Points to consider in your comments:


  • In response to issues and concerns raised by stakeholders, the newly proposed mine plan for developing the Pebble deposit has been substantially improved over what was previously envisioned. The new proposal reduces the project’s footprint to less than half its original size.
  • The EIS should consider and recognize the extensive mitigation measures that Pebble has built into the new proposed plan to address environmental and stakeholder concerns.
  • The proposed project design and the environmental safeguards it incorporates, as well as the significant social and economic benefits it represents for the region, state, and nation, not just from jobs, but royalties and other payments, should be considered fairly and incorporated into the EIS.

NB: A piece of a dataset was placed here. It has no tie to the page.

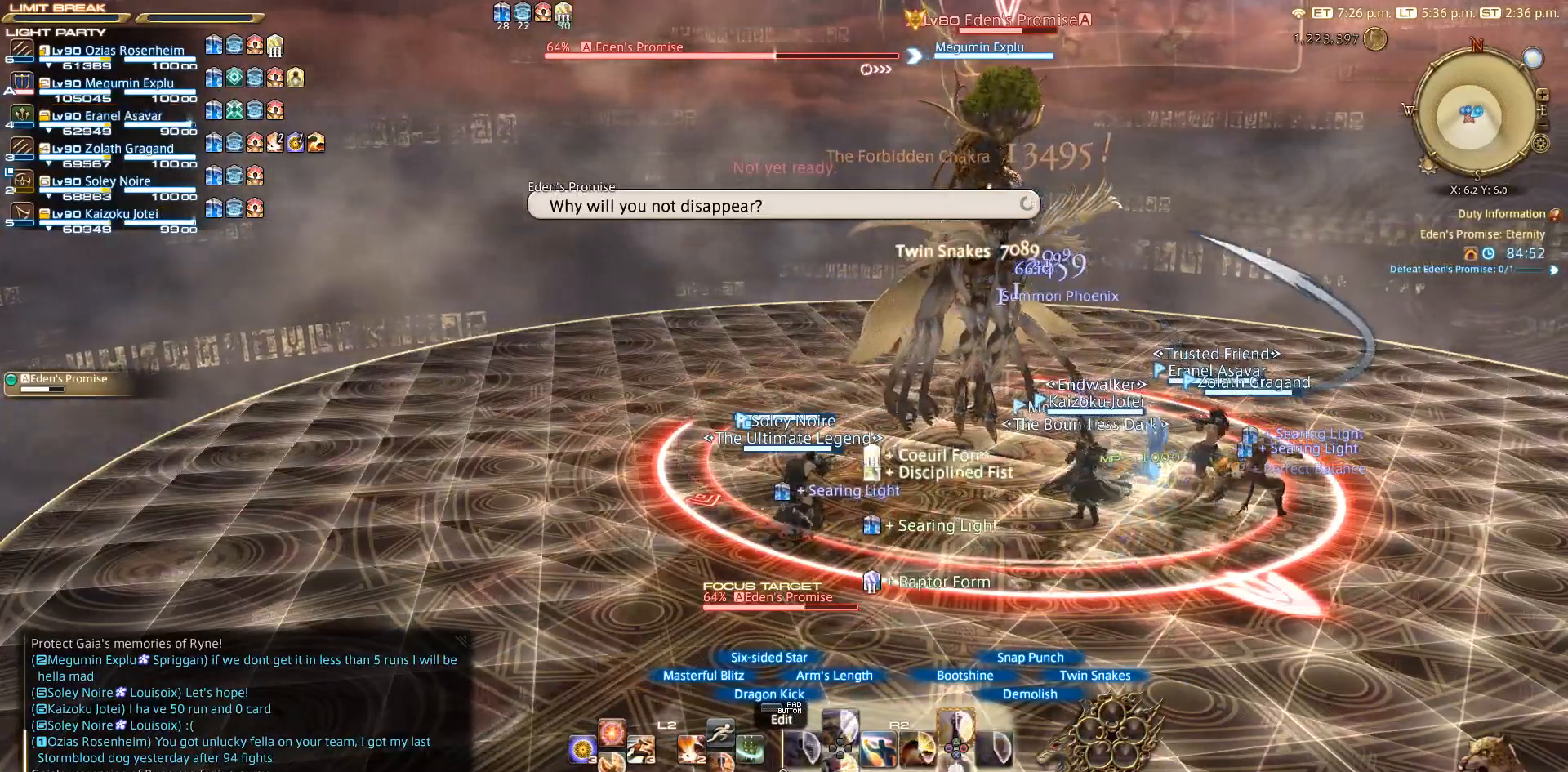
{"buttons": ["CROSS", "R2"], "left_stick": "up", "right_stick": "center", "events": [[33, "CROSS", "up"], [117, "CROSS", "down"], [117, "left_stick", "up"], [217, "CROSS", "up"], [300, "CROSS", "down"], [367, "CROSS", "up"], [433, "CROSS", "down"]]}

  • The proposed road corridor has been designed to minimize impact on wetlands, minimize stream crossings and avoid areas of known for subsistence and recreational use.

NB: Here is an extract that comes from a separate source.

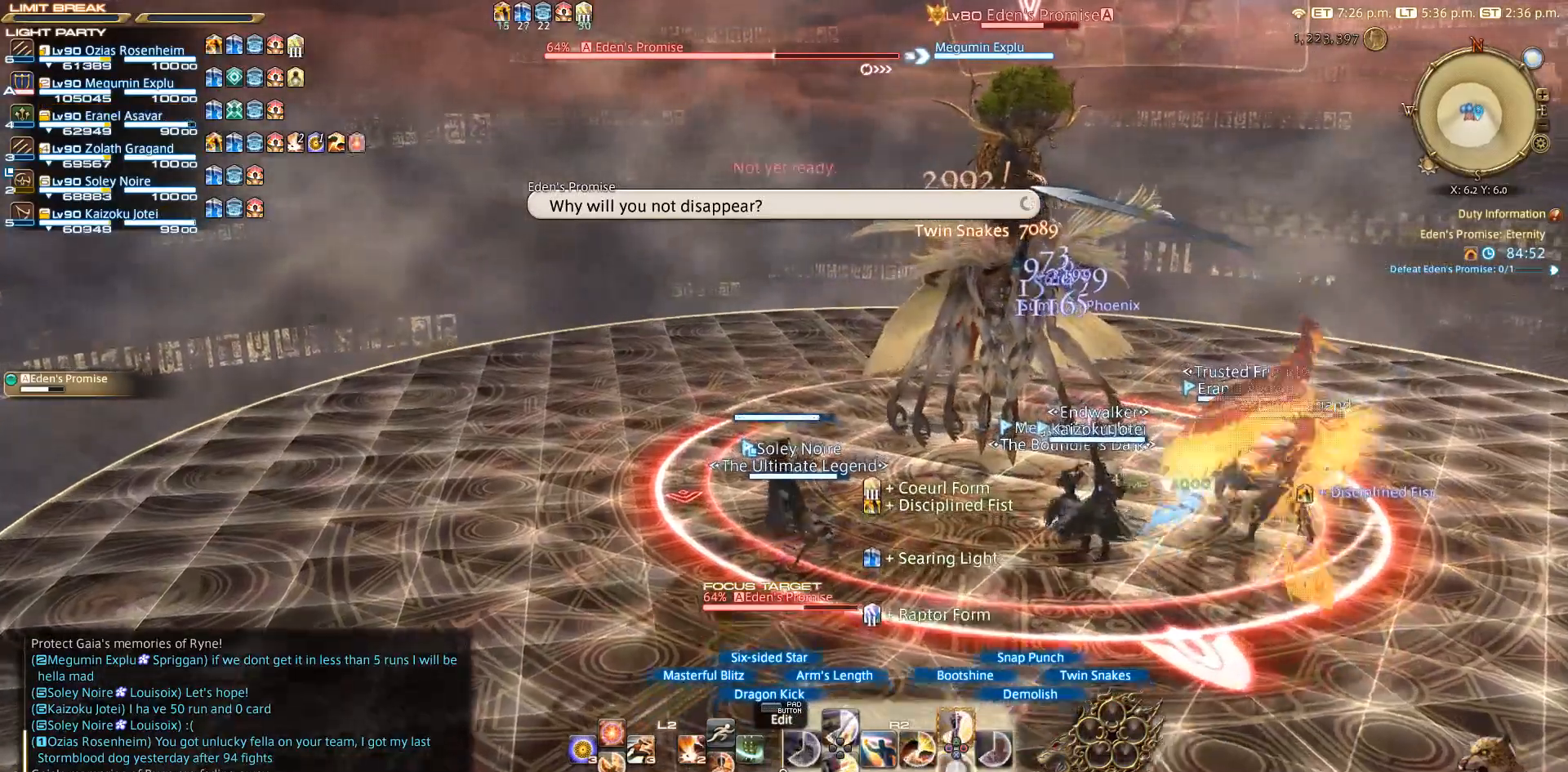
{"buttons": ["R2"], "left_stick": "up", "right_stick": "center", "events": [[33, "CROSS", "up"], [150, "CROSS", "down"], [167, "CROSS", "up"], [233, "R2", "up"], [250, "CROSS", "down"], [300, "CROSS", "up"], [317, "R2", "down"], [383, "CROSS", "down"], [450, "CROSS", "up"]]}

  • The proposed action shows Pebble has made great strides to responsibly design a project with minimal impact, and which meets Alaska's highest environmental standards.
  • Pebble, along with the world's leading scientists, have diligently studied the environment to design a plan that best co-exists with the surrounding elements.  These studies have placed significant emphasis on analyzing the fish and water resources in and around the proposed project.  These studies must be fairly evaluated and considered via the EIS review process.
  • The design takes into accounts Alaska’s largest earthquakes, reduces wetlands impacts by 52 percent, and the open pit is 53% smaller. The plan has removed permanent waste rock piles from the mine facilities and eliminates the use of cyanide at the plant.
  • Under the new plan, all water is captured and carefully treated prior to discharge.
  • Reduced road miles in the new plan means fewer culverts and stream crossings.
  • The Pebble deposit is an important statewide economic asset, located on State of Alaska land designated for mineral exploration and development.
  • The Southwest region of Alaska faces high costs of living and the project’s potential economic contribution to the region should be thoroughly evaluated.  The project would bring expanded energy infrastructure to the region, potentially lowering the cost of energy, benefitting both residential and commercial users. This should also be reflected in the EIS.
  • With the growing worldwide consumption and dependence upon technical products powered by critical minerals such as copper, the expanding demand for renewable energy technologies, and the development of projects with strategic national significance, the Pebble deposit has the potential to generate hundreds of millions in annual economic activity for Alaska, as well as significant revenues for state and local governments.
  • The Pebble project will also create family-wage, year-round jobs and training opportunities in Southwest Alaska, and supply and service contracts for local businesses.
  • The Pebble project is expected to directly employ 2,000 workers during construction and 850 workers during its 20-year operation phase. These new job opportunities will reduce out-migration, which will help maintain rural schools and allow people in the region maintain subsistence activities in their lives.
  • The State of Alaska depends on the responsible development of natural resources on its lands to diversify and support its economy.
  • To date, no thorough evaluation of the technical information has been undertaken by a regulatory agency. The EIS should review all data gathered by the company as part of a rigorous and complete analysis of the project’s plan.  This should include how the company will responsibly operate a mine and balance this with environmental protection.
  • Alaska has a strong track record of responsible mineral development. The Pebble Project will require a multitude of state and federal permits prior to securing final approval. The Corps evaluation should include the type of authorizations required for a mine like Pebble and the information required to support these decisions.